Levine explica que a contagem de espermatozoides apresenta forte relação com a fertilidade. Uma contagem de espermatozoides mais alta não significa necessariamente maior probabilidade de conceção, mas, abaixo do limite de 40 milhões/ml, essa probabilidade cai rapidamente.
Em 2022, Levine e os seus colaboradores publicaram uma análise das tendências globais da contagem de espermatozoides. O estudo demonstrou que as contagens de espermatozoides caíram, em média, 1,2% ao ano entre 1973 e 2018, de 104 para 49 milhões/ml.
E, desde o ano 2000, a velocidade de declínio aumentou para mais de 2,6% ao ano. Levine defende que esta aceleração pode ser causada por mudanças epigenéticas – alterações na forma de funcionamento dos genes, causadas por fatores ambientais ou estilo de vida.
Outra análise também indica que a epigenética pode ser um dos fatores para mudanças dos espermatozoides e a infertilidade masculina. “Existem sinais de que isso pode ser cumulativo ao longo das gerações”, afirma.

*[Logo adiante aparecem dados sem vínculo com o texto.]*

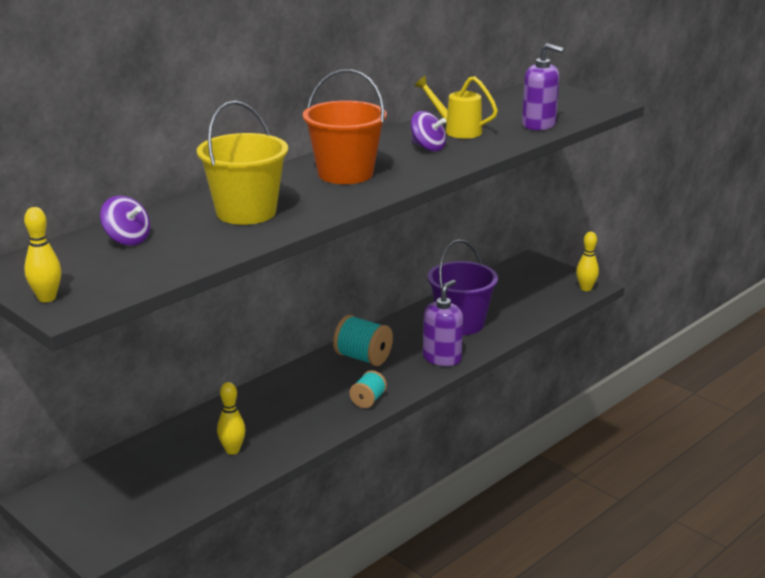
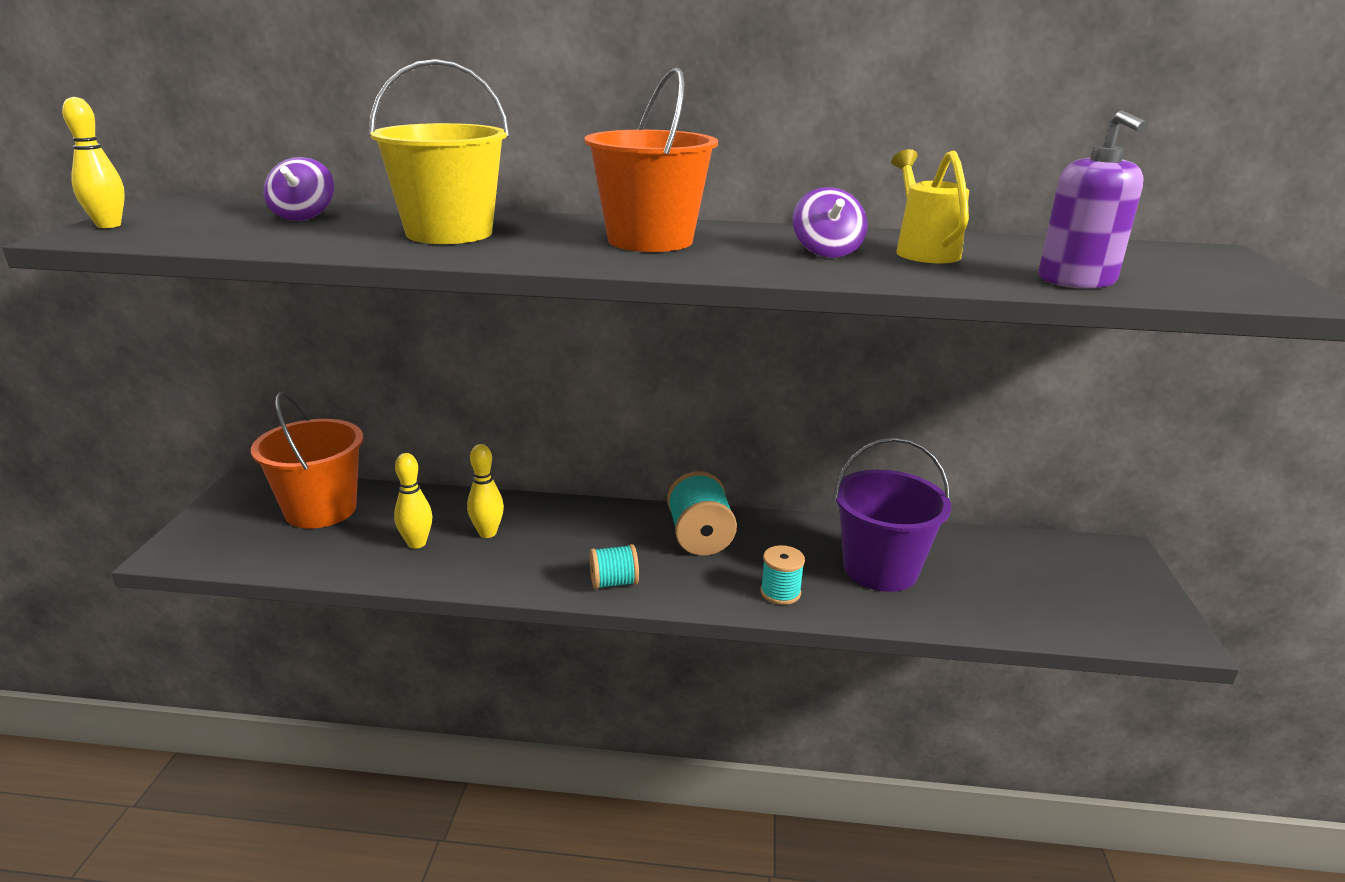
camera: 50 degrees right, 0 degrees up
purple soap dispenser [423,280,463,366] -> turquoise spool [761,545,805,605]
yellow bowling pin [576,232,599,291] -> yellow bowling pin moved to [467,444,504,538]
none -> orange bucket [251,392,363,528]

A ideia de que as mudanças epigenéticas podem ser herdadas ao longo das gerações enfrenta controvérsias, mas existem evidências que sugerem que talvez seja possível.
Mudanças de estilo de vida individuais podem não ser suficientes para suspender a redução da qualidade dos espermatozoides. Mas evidências cada vez maiores indicam que existe uma ameaça ambiental muito mais ampla: os poluentes tóxicos.
Planeta tóxico
A investigação da cientista Rebecca Blanchard concentrou-se nas substâncias encontradas nos plásticos, retardadores de chamas e produtos domésticos comuns. Algumas dessas substâncias foram proibidas, mas ainda se mantêm no meio ambiente ou em produtos mais antigos.
Os estudos de Blanchard revelaram que essas substâncias podem prejudicar os nossos sistemas hormonais e prejudicar a fertilidade dos cães e dos homens.
Fragmentação do ADN nos espermatozoides designa lesões ou quebras do material genético do espermatozoide. O seu impacto pode ir além da conceção – quanto maiores forem os níveis de fragmentação do ADN, mais casos de aborto espontâneo ocorrem durante a gestação.
As descobertas de Blanchard confirmam outros estudos que demonstram os prejuízos à fertilidade causados por substâncias encontradas em plásticos, medicamentos domésticos, na cadeia alimentar e no ar. Elas prejudicam os homens, as mulheres e até os bebés.
As alterações climáticas também podem prejudicar a fertilidade masculina. Diversos estudos em animais indicam que os espermatozoides são especialmente vulneráveis aos efeitos do aumento das temperaturas.
Já se demonstrou que ondas de calor causam prejuízos aos espermatozoides em insetos e impactos similares foram observados em seres humanos.
Um estudo de 2022 concluiu que o calor – devido ao aquecimento global ou durante o trabalho em ambientes de alta temperatura – prejudica a qualidade dos espermatozoides.